Ronald Reagan famously said that he didn't leave the Democratic Party. The Democratic Party left him. I felt exactly the same way. What was the difference between the Democrats and Republicans on the issues of war and peace, torture, and diplomacy? There was none. Obama told authors Mark Halperin and John Heilemann in their book "Double Down: Game Change 2012" that he couldn't understand why liberals were disappointed with his handling of counterterrorism. "I never said I was a liberal," Obama stated. It was time for me to look for a new home. I voted for Gary Johnson in the 2012 election.
About three weeks after I got to prison, I received a letter from Gary Johnson. Johnson, the former two-term Republican governor of New Mexico, had switched to the Libertarians in 2011. "I think you got screwed," he said in the letter, adding that he had followed my case closely.
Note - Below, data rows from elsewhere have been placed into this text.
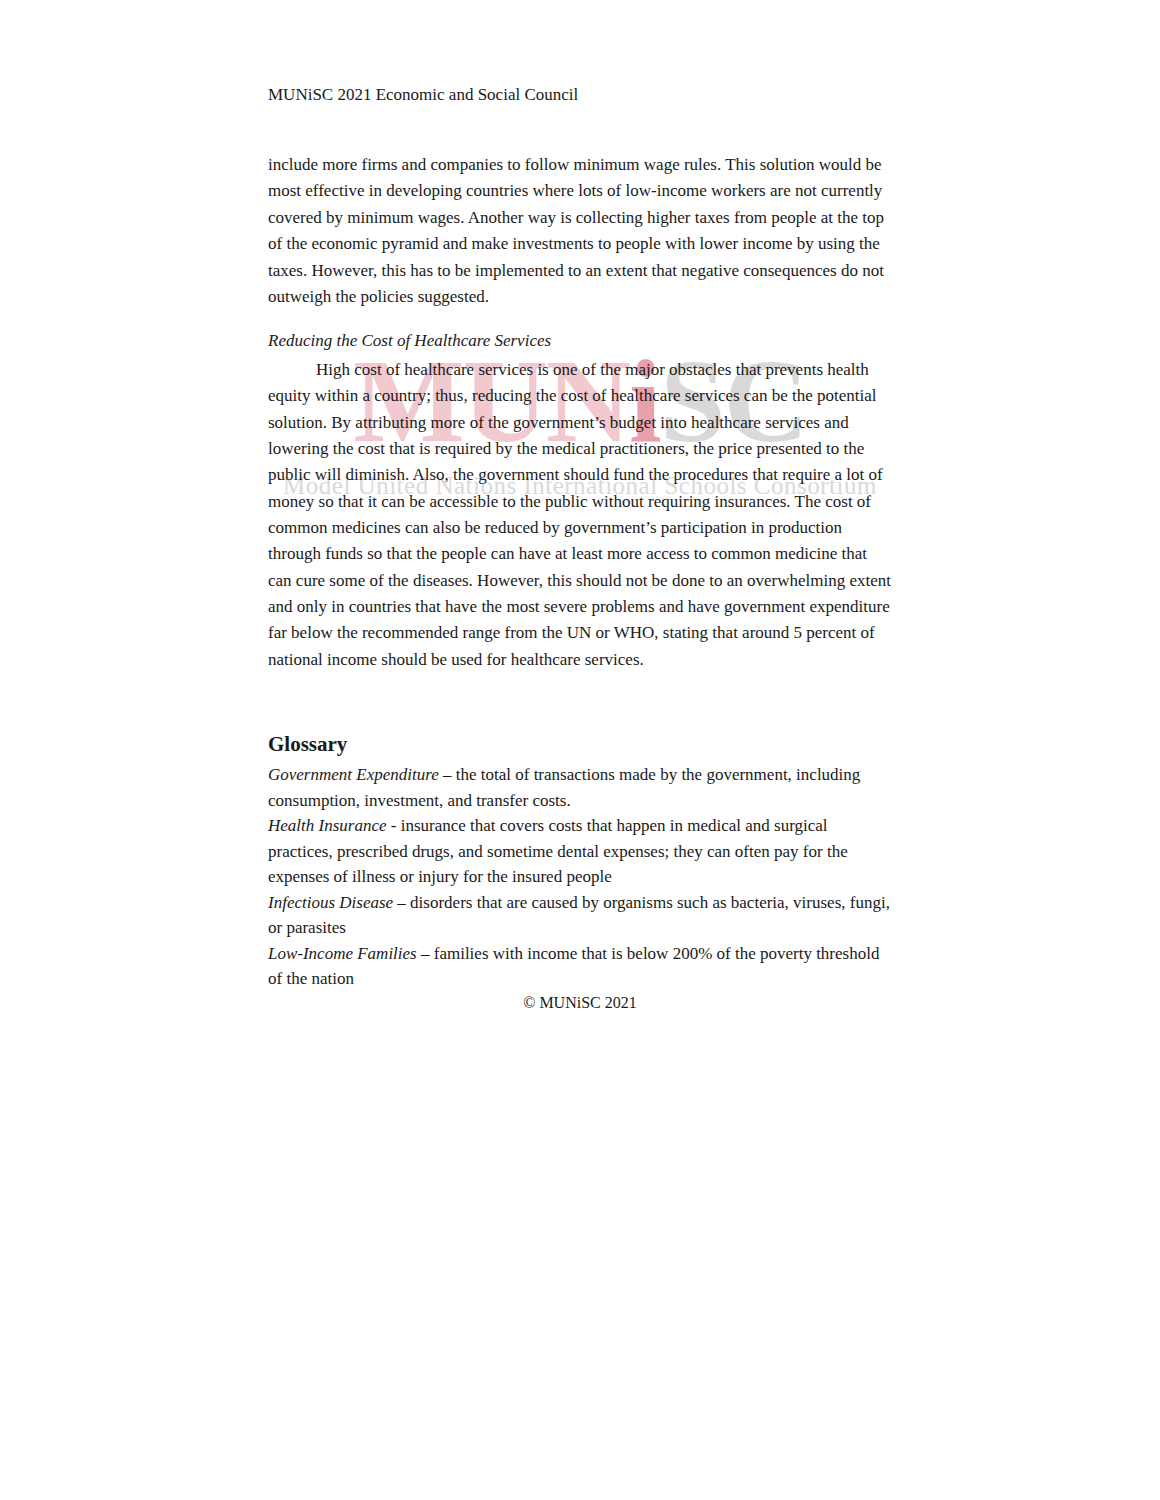MUN iSC
Model United Nations International Schools Consortium
MUNiSC 2021 Economic and Social Council
include more firms and companies to follow minimum wage rules. This solution would be most effective in developing countries where lots of low-income workers are not currently covered by minimum wages. Another way is collecting higher taxes from people at the top of the economic pyramid and make investments to people with lower income by using the taxes. However, this has to be implemented to an extent that negative consequences do not outweigh the policies suggested.
Reducing the Cost of Healthcare Services
High cost of healthcare services is one of the major obstacles that prevents health equity within a country; thus, reducing the cost of healthcare services can be the potential solution. By attributing more of the government’s budget into healthcare services and lowering the cost that is required by the medical practitioners, the price presented to the public will diminish. Also, the government should fund the procedures that require a lot of money so that it can be accessible to the public without requiring insurances. The cost of common medicines can also be reduced by government’s participation in production through funds so that the people can have at least more access to common medicine that can cure some of the diseases. However, this should not be done to an overwhelming extent and only in countries that have the most severe problems and have government expenditure far below the recommended range from the UN or WHO, stating that around 5 percent of national income should be used for healthcare services.
Glossary
Government Expenditure – the total of transactions made by the government, including consumption, investment, and transfer costs.
Health Insurance - insurance that covers costs that happen in medical and surgical practices, prescribed drugs, and sometime dental expenses; they can often pay for the expenses of illness or injury for the insured people
Infectious Disease – disorders that are caused by organisms such as bacteria, viruses, fungi, or parasites
Low-Income Families – families with income that is below 200% of the poverty threshold of the nation
© MUNiSC 2021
I learned later that he had also sent letters to the Attorney General and to the director of the Bureau of Prisons asking that they transfer me to home confinement.
When I got home nearly two years later, one of the first calls I received was also from Gary Johnson. He said that he was running for president again in 2016 and he wanted to know if I would serve as an adviser to the party. I accepted.
I admire and support Libertarian ideas on war and peace and on government overreach. They oppose the wars in Afghanistan and Iraq. They oppose intervention in Syria, Libya, and elsewhere. They want to slash the Pentagon budget. The want to immediately end the "war on drugs." The Libertarians also understand that the Obama administration has launched an unprecedented war on whistleblowers. Johnson has said publicly that if he were to be elected president, he would pardon Ed Snowden, Chelsea Manning, Tom Drake, Jeffrey Sterling, and me. The Libertarians are also strong supporters of marriage equality and marijuana legalization, issues that are very important to me.
This isn't to say that I support everything the Libertarians stand for. They're utterly wrong, for example, in their support for private prisons, their opposition to an increase in the minimum wage, and universal healthcare.
There are also serious organizational problems within the Libertarian Party. We are just beginning to see a rift between young millennials who support a more inclusive party with much in common with the Bernie Sanders wing of the Democratic Party, and old guard party members who oppose all government programs on principle and generally just want to be left alone.